Oviedo, Elena CASERO
Hugo López, presidente de la Asociación de Peñas Azules del Real Oviedo (APARO), hace balance de los últimos acontecimientos que han rodeado al Oviedo, especialmente del encuentro que la junta directiva de la Asociación de Peñas tuvo el lunes con el Alcalde, quien apoyó su propuesta de nombrar un representante de las acciones municipales en el consejo azul.
-¿Qué balance hace de su encuentro con el Alcalde?
-Fue un encuentro bastante distendido, en el que le expusimos la situación que está atravesando el club, le pusimos en antecedentes y le transmitimos el sentir de la calle, sobre todo, lo que está rodeando al Oviedo en los últimos tiempos. El tema central de la reunión era transmitirle la conveniencia de que existiera un representante de las acciones municipales en el consejo azul, y propusimos a Rufino Sarmiento porque creemos que, además del prestigio personal y profesional, es una persona que cuenta con el beneplácito de todos los sectores.
-Sarmiento ha decidido estudiar la situación económica del club antes de dar una respuesta...
-El hecho de que no haya declinado la oferta y haya decidido conocer la situación del club creo que es algo positivo, esperemos que finalmente acepte.
-Si no aceptara, ¿ya han pensado en otros candidatos?

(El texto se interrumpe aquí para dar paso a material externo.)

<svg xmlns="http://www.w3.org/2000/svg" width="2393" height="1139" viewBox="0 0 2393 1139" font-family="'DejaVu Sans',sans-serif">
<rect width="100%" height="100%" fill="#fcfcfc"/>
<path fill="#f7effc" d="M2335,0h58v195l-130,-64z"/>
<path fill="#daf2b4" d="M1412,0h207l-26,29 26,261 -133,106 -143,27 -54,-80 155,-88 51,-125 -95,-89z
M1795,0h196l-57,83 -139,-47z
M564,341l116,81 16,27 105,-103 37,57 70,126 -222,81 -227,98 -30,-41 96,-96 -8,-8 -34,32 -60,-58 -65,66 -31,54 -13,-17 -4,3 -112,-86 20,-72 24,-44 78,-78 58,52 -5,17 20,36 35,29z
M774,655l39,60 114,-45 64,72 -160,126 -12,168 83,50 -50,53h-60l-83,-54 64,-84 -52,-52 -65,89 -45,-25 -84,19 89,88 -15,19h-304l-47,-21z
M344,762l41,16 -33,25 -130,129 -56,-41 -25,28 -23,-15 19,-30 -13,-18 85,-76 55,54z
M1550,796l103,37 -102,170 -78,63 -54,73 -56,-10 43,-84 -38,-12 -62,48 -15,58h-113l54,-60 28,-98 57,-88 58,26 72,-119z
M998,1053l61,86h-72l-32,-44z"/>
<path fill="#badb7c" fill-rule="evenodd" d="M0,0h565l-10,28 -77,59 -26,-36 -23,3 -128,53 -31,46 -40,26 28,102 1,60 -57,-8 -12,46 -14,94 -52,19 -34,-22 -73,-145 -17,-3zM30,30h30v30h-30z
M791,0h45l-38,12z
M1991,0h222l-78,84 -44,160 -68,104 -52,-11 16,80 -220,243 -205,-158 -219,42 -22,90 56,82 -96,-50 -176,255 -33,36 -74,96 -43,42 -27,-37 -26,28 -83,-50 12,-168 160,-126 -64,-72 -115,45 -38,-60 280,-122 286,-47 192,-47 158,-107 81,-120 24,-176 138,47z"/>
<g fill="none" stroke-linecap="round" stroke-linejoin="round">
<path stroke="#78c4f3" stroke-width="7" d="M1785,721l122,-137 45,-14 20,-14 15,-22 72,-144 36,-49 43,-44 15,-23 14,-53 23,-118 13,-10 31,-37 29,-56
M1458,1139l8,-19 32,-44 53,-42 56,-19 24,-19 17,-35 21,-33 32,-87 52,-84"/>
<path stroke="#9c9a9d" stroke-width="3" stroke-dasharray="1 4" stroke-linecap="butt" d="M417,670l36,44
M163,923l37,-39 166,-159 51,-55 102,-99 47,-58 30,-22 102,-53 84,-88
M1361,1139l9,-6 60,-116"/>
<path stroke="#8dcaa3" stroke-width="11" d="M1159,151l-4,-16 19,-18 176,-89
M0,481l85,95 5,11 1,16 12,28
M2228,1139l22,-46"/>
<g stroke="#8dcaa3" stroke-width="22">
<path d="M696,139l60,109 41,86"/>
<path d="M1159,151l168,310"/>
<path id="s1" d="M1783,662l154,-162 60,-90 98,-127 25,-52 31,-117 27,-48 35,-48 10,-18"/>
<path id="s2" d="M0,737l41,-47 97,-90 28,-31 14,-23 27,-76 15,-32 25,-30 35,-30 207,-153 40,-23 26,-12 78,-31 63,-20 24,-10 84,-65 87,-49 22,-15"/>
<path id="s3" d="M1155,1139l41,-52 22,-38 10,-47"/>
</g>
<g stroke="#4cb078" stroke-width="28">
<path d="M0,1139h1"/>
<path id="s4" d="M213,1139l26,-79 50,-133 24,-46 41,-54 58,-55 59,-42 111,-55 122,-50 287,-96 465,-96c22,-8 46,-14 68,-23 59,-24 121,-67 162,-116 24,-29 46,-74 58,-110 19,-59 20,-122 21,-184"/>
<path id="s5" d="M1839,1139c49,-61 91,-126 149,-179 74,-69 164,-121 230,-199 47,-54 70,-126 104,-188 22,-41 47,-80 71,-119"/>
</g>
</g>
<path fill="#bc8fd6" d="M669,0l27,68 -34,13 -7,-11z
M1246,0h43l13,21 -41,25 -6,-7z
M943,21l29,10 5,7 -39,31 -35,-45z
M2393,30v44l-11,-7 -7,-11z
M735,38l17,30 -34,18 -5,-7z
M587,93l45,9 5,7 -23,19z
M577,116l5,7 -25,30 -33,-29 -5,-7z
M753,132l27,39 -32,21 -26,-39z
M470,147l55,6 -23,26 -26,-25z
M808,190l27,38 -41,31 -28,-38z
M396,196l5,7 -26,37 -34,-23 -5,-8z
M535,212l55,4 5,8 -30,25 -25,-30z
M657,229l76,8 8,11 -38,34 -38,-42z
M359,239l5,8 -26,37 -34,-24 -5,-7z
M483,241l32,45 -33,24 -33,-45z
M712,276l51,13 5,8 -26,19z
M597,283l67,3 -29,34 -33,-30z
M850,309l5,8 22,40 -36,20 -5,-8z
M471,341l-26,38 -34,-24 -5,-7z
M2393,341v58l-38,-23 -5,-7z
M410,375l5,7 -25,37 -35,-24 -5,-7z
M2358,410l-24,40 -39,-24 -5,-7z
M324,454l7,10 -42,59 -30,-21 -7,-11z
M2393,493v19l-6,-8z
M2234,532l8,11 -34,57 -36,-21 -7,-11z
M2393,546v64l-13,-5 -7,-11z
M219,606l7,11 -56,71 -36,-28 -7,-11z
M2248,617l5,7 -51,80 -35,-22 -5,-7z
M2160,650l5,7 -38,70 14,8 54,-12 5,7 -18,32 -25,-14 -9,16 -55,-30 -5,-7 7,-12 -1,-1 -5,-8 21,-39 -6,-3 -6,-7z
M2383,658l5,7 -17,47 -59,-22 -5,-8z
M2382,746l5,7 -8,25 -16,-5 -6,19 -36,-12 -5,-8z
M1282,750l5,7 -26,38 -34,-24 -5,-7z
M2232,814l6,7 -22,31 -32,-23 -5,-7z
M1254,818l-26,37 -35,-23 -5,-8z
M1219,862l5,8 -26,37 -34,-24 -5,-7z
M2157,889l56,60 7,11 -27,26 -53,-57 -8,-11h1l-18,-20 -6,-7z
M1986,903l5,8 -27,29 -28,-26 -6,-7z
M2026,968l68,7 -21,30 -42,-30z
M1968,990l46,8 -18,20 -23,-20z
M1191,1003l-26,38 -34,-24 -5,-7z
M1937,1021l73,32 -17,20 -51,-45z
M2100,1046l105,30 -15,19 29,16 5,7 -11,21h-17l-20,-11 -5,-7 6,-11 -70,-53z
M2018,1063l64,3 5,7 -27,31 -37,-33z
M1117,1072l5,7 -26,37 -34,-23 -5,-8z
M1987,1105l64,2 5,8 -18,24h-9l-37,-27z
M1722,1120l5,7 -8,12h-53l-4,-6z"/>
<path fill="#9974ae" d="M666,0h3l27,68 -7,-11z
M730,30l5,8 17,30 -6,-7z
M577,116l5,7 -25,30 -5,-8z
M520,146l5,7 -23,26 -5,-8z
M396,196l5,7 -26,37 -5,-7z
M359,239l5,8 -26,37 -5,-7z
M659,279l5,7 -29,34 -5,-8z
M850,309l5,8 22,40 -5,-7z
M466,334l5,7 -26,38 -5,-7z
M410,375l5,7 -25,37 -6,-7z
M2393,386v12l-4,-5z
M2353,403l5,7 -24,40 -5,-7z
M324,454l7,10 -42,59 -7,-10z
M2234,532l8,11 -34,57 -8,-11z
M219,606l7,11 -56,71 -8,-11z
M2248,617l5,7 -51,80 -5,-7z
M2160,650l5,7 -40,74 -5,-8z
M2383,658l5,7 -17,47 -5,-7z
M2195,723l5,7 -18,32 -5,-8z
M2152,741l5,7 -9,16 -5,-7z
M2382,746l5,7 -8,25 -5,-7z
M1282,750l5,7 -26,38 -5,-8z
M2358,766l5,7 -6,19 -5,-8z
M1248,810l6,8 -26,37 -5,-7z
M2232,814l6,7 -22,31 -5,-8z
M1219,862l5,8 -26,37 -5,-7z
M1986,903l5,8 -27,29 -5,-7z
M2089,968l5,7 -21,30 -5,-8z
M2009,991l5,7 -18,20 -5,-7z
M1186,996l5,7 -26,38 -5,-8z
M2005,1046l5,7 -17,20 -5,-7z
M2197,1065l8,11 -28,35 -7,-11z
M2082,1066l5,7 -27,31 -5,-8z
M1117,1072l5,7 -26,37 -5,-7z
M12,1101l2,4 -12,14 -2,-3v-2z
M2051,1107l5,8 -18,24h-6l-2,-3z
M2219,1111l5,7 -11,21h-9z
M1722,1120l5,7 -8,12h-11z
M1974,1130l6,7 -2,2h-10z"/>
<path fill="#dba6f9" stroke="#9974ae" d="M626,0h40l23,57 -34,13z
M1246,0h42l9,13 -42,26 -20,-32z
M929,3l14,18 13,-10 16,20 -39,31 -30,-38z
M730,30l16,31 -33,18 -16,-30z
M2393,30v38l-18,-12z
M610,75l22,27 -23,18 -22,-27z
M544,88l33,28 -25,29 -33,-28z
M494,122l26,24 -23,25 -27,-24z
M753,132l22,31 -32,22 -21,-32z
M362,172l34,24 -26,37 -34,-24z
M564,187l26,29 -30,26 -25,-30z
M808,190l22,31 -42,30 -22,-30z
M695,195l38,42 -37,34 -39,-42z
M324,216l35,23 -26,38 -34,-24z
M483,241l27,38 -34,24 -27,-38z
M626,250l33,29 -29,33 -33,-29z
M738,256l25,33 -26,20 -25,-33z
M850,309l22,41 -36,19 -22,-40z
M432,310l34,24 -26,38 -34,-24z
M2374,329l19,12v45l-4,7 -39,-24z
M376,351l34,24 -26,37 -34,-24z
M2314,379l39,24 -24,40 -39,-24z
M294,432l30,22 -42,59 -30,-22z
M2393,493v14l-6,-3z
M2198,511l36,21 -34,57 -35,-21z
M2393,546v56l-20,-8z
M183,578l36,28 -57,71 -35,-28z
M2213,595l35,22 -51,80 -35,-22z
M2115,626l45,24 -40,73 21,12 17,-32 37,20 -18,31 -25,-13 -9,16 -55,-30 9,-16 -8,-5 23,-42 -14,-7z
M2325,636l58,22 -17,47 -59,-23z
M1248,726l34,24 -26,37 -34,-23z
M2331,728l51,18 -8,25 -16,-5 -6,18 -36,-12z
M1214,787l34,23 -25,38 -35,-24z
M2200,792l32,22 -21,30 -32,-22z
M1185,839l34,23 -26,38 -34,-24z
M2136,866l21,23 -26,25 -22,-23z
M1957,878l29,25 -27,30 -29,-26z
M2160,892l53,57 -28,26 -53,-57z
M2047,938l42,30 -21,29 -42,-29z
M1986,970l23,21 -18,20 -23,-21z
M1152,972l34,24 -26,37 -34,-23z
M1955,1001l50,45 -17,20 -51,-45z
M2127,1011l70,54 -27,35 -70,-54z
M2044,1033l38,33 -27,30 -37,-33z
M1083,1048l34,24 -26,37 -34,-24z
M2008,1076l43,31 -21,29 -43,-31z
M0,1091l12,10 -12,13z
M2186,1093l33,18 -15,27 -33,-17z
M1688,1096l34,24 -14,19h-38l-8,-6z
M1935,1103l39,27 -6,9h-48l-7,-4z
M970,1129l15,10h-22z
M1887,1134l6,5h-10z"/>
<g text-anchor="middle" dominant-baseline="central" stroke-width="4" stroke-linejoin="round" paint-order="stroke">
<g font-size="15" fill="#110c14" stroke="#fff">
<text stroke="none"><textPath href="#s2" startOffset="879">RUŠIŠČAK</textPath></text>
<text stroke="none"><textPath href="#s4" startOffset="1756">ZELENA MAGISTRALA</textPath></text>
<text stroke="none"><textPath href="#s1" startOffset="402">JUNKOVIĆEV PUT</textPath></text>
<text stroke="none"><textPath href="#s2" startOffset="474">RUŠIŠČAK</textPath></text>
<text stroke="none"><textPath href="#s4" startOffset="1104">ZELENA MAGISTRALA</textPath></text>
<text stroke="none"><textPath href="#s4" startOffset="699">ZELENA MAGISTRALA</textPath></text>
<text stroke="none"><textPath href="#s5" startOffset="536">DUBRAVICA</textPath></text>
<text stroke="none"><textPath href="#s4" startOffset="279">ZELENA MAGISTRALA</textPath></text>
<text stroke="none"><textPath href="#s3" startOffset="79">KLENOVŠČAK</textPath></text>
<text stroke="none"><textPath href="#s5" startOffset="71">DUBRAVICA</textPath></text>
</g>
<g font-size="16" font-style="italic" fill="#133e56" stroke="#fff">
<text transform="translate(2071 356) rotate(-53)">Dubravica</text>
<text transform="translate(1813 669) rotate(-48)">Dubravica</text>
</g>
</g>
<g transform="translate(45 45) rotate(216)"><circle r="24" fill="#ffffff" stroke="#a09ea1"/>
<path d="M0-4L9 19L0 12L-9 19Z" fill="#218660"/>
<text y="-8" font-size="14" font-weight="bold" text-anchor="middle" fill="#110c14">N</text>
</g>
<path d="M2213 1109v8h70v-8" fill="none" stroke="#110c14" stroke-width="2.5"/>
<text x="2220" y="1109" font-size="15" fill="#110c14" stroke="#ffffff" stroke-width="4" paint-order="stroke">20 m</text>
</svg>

-La primera opción que barajamos, y que esperamos que sea la definitiva, fue la de Sarmiento. Creemos que es el idóneo por muchos motivos. Además de su preparación, es un hombre que cuenta con el apoyo de todo el mundo.
-El problema judicial de Alberto González impulsó la reunión con De Lorenzo. ¿Cree que debería vender sus acciones?

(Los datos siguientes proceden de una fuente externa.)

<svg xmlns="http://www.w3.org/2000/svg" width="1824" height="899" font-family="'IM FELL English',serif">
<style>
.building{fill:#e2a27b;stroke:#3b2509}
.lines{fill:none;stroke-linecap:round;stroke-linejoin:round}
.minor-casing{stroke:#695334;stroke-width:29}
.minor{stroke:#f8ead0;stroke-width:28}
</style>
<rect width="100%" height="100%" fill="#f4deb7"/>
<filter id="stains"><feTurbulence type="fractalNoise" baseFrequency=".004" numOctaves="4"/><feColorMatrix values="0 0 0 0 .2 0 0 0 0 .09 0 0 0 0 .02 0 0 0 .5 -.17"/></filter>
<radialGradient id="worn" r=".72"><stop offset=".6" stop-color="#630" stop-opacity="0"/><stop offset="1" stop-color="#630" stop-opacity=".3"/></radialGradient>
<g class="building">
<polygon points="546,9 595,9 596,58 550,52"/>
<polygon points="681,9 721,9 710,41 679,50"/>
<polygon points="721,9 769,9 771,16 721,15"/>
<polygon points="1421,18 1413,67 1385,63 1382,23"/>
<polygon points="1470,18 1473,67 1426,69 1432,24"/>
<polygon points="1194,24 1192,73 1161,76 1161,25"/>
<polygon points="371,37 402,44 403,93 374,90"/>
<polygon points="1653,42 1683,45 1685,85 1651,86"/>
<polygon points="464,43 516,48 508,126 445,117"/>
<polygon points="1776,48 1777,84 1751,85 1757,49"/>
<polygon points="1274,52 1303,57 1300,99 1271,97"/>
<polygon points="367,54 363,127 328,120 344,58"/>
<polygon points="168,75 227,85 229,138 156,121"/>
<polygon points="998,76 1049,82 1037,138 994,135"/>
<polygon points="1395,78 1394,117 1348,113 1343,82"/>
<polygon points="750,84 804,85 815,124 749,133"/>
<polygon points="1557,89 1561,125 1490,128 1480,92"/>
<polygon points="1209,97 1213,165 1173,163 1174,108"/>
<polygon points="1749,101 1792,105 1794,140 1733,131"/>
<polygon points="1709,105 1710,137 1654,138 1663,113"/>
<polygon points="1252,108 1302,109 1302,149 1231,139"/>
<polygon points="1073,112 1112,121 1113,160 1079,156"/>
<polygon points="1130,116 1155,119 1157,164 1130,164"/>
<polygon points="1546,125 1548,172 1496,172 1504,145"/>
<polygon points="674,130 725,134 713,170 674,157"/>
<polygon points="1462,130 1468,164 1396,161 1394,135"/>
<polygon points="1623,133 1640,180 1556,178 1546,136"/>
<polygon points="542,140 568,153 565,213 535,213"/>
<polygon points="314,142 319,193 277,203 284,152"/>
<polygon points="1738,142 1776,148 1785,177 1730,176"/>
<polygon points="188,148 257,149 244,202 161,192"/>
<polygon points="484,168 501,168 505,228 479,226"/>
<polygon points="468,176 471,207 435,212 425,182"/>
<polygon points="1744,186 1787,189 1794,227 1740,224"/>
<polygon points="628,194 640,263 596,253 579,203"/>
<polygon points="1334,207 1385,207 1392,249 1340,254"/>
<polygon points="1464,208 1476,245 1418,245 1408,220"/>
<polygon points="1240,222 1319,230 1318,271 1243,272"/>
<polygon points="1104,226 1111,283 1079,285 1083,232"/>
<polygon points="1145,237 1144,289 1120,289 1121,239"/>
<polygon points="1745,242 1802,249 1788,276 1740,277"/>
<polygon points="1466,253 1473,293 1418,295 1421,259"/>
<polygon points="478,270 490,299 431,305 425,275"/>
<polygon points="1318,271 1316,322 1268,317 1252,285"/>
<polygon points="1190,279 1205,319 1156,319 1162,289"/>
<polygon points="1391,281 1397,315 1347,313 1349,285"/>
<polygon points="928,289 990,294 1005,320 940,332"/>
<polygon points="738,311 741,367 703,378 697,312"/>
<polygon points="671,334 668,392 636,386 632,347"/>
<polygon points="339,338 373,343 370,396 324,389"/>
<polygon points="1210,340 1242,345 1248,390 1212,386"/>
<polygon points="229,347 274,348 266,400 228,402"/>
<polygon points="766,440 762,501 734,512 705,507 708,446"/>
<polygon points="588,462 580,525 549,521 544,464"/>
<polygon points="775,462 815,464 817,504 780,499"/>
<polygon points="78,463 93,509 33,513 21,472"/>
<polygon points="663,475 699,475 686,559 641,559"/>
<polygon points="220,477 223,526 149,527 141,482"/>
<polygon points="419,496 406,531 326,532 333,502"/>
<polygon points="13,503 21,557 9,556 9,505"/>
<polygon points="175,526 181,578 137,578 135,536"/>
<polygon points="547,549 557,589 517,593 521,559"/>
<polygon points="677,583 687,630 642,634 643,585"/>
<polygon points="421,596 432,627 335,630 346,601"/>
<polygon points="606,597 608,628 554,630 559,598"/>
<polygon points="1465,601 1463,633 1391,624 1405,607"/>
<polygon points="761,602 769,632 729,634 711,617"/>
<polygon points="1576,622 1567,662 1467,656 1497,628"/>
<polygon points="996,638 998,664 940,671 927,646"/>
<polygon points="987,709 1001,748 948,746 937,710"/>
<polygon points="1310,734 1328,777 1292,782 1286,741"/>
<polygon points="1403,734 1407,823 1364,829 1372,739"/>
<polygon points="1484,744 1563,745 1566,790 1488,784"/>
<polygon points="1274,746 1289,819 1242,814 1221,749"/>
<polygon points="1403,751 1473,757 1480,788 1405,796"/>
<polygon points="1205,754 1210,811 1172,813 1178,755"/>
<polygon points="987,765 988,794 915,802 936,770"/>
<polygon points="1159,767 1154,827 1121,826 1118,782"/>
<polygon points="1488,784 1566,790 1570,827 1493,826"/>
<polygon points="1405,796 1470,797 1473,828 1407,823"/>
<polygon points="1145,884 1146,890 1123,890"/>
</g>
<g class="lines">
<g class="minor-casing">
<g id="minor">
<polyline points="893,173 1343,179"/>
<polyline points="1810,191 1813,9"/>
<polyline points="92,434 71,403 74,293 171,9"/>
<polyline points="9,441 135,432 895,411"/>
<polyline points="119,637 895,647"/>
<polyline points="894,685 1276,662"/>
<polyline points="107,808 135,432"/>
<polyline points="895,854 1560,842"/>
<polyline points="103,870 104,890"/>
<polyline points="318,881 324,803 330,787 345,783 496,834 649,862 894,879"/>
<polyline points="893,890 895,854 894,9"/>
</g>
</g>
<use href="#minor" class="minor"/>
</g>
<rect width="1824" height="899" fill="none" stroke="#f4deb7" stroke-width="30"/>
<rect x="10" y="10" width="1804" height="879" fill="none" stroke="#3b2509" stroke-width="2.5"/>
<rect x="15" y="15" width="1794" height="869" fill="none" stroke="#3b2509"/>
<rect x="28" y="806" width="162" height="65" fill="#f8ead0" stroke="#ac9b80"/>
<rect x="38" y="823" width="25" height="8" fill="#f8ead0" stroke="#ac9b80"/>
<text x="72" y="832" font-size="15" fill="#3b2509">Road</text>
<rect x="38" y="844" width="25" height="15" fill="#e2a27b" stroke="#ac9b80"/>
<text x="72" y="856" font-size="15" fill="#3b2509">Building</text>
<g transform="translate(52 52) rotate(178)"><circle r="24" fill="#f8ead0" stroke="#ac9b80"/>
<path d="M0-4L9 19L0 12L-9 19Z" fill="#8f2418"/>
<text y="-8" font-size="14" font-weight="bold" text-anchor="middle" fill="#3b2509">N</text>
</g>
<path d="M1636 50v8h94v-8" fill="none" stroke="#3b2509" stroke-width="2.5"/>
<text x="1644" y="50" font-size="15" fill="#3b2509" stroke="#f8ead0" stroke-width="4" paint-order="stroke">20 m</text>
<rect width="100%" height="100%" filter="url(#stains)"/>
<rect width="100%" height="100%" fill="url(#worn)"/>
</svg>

-Creo que sí, pero el problema está en quién las compra. El máximo accionista no goza del apoyo de la afición, nunca lo ha tenido y creo que nunca lo tendrá. La APARO no tiene nada personal en su contra, ni tampoco alentamos a las peñas para que hagan o digan una cosa u otra, pero creemos que lo mejor para el club es que haya un representante municipal para que controle la gestión que González está haciendo, la afición estaría más tranquila.
-De momento ha decidido «apartarse» por una temporada...
-Viendo el clima que se respiraba en la ciudad a raíz del juicio al que se tiene que enfrentar creo que lo que ha hecho es muy acertado, aunque siendo el máximo accionista, no creo que se vaya muy lejos.
-¿Es partidario de que sean muchos pequeños accionistas los que controlen el club como proponen desde el PSOE?
-Sería lo ideal, porque así los consejos podrían modificarse con más facilidad. Es el modelo que existe en la Real Sociedad, donde el control lo tienen pequeños accionistas, y me gustaría para el Oviedo.
-También dicen los socialistas que lo mejor para el Oviedo es sacarlo del debate político...
-Estoy totalmente de acuerdo. Lo primero que hay que dejar claro es que ni el PP ni el PSOE nos han presionado en ningún momento. Con quien tenemos que hablar ahora es con el Alcalde, ya que es quien tiene el control, y quiero decir a su favor que siempre ha estado muy receptivo y que está apoyando mucho al club. El trasfondo del Oviedo debería estar al margen de la política.
-¿Cree que De Lorenzo está intentando enmendar «errores» del pasado?
-Reconoció públicamente que se había equivocado, y ahora está demostrando con hechos que quiere enmendarse, y eso es algo que se lo debemos reconocer. Cuando nos reunimos con él queríamos que se desmarcara, que diera un paso al frente, y nos demostró que a quien apoya es al club, no al máximo accionista.
-¿Llegará algún día la «armonía total» en torno al Oviedo?
-Este tema es un poco la pescadilla que se muerde la cola. Si el consejo hace las cosas bien, tanto desde el punto de vista social como económico y deportivo, eso se trasladará al terreno de juego, se lograrán buenos resultados y la afición estará contenta.